Beyond the monetary potential, the partnership also ties into Just Women’s Sports’ broader mission. Rosen says moving women’s sports into the mainstream comes down to making games accessible to fans on television or online. That’s where Ata Football fits.

“On the other side of it, we need great content,” she explained. “We need marketing and promotion and storylines. You need to know who these athletes are and what’s going on. We can really help on that side of it. That’s what this show is about.”

The show will cover the 12 teams in the FA Women’s Super League (WSL), the highest level of English women’s soccer, for Just Women’s Sports’ audience of more than 1 million followers and listeners. The WSL includes Chelsea, Manchester City and Manchester United.

Just Women’s Sports has a number of athlete partners including decorated women’s hockey player Hilary Knight, five-time Olympian volleyball player Kerri Walsh Jennings, two-time Olympic water polo gold medalist Maggie Steffens, and former NWSL goalkeeper Haley Kopmeyer.

Kopmeyer will host the new show alongside trainer David Copeland-Smith, whose clientele has included UWSNT star Alex Morgan and English national team player Rachel Daly. Episodes will air on both the Just Women’s Sports YouTube page and the Ata Football online platform—attempting to reach both of their growing audiences.

The partnership marks the first collaboration of its kind for Just Women’s Sports, and an additional showcase for Ata Football’s growing portfolio of rights.

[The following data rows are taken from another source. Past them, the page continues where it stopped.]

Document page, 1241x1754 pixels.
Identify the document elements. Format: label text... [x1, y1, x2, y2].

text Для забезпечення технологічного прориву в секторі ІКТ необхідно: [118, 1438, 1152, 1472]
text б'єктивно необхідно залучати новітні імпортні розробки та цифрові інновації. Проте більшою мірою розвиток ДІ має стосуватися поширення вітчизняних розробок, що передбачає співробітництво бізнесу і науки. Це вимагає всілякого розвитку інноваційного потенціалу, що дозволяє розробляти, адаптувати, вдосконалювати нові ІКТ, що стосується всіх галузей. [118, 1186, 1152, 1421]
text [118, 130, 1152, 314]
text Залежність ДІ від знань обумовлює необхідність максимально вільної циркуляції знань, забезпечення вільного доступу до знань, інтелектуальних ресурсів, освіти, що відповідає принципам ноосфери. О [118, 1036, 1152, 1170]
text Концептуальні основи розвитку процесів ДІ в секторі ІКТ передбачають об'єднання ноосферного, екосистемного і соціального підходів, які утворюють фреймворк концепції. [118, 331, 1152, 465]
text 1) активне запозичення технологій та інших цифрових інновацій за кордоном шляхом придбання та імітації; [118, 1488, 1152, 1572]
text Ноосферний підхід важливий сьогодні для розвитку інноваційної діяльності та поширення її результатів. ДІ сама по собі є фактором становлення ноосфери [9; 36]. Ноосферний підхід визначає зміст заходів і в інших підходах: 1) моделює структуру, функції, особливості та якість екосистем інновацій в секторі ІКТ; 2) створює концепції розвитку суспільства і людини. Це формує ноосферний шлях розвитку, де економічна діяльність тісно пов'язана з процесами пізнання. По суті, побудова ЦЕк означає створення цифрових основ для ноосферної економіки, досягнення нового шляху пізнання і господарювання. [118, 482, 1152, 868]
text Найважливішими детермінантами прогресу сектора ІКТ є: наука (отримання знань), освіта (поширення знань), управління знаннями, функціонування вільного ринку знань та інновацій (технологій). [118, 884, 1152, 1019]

Ata has invested in media rights of multiple women’s leagues since its launch last fall, including the FA WSL and the top French women’s league, D1 Arkema.

“When we launched Ata Football, our vision was always to work in partnership with others that were doing similar work to elevate female athletes and, in our case, women’s football players,” said Esmeralda Negron, the co-founder of Ata Football along with former Sky executive Hannah Brown. “Working with [Just Women’s Sports] is a great way for us to do that. Additional content helps promote, elevate and spotlight the stars of the sport and what we’re doing at Ata.”

Ata Football’s exclusive FA WSL deal brought the English league to NBC Sports and to an American audience for the first time, allowing U.S. national team fans to see stars such as Alex Morgan, Tobin Heath and Christen Press in their U.K. stints.

The startup venture’s approach flips the traditional media rights model on its head. Serving as the intermediary between teams and leagues and broadcast partners, Ata Football invests in women’s football rights (largely acquiring U.S. distribution rights and those in other untapped international markets for now) and offers fully produced matches to broadcast partners, like NBCSN, for free.

It’s a long-term play, betting on an eventual financial return from the audience development that the company is confident will come from getting the sport on television, even without an immediate financial payout. Establishing an audience is key to eventually earning the rights fees that broadcasters pay more established sports leagues. Content like The Soccer Show, Negron says, will help generate and cultivate that audience—all contributing to their end goal of making women’s soccer rights profitable.